### Aufgabe:
Wer schlägt laut dem Artikel über die Fürther Hochzeitsallee diese Idee in einem Antrag vor?

### Textabschnitt:
--- --- ---
18.10.2019

SPD-Antrag: Fürth soll eine Hochzeitsallee bekommen!

Peter Scheuenstuhl

"Um der Liebe zu Fürth, der eigenen Heimat, der Natur und nicht zuletzt natürlich der Liebe zu dem eigenen Partner oder der Partnerin ein lebendiges Denkmal zu setzen." Sepp Körbl, SPD-Fraktionsvorsitzender im Fürther Stadtrat, möchte, dass die Fürtherinnen und Fürther zukünftig in einer Hochzeitsallee genau das zum Ausdruck bringen können.

Mit der Heiratslotterie gibt es in Fürth bereits eine geschichtsträchtige Tradition für frisch Verheiratete, die man zur Kärwa im Jubiläumsjahr 2018 wiederaufleben ließ. Dass jede Tradition irgendwann ihren Anfang nehmen muss, liegt auf der Hand. Ein ähnlicher Erfolg wie die Heiratslotterie könnte künftig eine "Fürther Hochzeitsallee" sein, die der Vorsitzende der Fürther SPD-Stadtratsfraktion Sepp Körbl in einem Antrag vorschlägt. Wie und vor allem wo sich so eine Idee realisieren lässt, soll deshalb von den Stadträtinnen und Stadträten gemeinsam mit der Verwaltung geklärt werden.
--- --- ---
### Inhalt der Datensätze:

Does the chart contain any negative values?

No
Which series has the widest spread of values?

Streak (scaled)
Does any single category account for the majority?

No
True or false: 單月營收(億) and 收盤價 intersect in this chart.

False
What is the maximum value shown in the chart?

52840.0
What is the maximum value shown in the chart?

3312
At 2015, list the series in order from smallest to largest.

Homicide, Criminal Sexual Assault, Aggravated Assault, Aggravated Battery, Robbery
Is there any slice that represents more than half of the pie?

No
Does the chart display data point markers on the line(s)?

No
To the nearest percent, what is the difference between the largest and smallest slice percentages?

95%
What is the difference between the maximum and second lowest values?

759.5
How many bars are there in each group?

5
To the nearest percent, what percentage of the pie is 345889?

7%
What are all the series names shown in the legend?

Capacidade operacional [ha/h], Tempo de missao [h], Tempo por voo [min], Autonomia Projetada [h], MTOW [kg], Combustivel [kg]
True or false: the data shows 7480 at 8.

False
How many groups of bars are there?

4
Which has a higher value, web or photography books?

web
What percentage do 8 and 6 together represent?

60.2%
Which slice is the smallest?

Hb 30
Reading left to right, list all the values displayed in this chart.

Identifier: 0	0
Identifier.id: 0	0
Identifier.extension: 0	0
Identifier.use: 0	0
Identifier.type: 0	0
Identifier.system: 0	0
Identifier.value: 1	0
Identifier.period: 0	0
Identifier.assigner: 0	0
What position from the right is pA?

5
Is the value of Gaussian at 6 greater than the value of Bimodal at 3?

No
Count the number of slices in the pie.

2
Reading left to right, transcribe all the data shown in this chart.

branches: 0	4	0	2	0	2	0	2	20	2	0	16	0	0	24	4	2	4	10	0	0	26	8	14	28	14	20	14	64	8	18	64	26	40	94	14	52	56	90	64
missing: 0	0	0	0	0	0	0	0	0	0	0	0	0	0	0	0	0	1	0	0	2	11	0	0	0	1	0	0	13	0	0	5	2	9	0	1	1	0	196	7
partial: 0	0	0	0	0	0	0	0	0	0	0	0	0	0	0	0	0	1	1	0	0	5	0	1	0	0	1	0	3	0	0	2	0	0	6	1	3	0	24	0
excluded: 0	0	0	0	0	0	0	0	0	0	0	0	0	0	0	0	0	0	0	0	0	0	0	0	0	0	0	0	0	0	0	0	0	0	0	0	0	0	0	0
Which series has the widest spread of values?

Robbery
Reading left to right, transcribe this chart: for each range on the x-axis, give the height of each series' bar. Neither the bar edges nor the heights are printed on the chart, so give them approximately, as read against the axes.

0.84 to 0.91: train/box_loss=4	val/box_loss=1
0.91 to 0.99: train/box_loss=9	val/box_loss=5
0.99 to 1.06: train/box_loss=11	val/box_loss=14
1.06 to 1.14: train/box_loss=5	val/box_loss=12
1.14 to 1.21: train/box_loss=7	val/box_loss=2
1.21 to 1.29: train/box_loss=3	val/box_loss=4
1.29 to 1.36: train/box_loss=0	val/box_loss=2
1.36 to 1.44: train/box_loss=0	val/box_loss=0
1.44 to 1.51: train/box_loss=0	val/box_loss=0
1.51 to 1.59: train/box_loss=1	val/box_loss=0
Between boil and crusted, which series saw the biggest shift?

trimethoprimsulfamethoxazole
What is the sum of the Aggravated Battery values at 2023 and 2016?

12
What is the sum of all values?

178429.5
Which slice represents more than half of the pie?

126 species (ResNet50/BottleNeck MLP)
--- --- ---
### Lösung:
Sepp Körbl, der Vorsitzende der SPD-Fraktion im Fürther Stadtrat.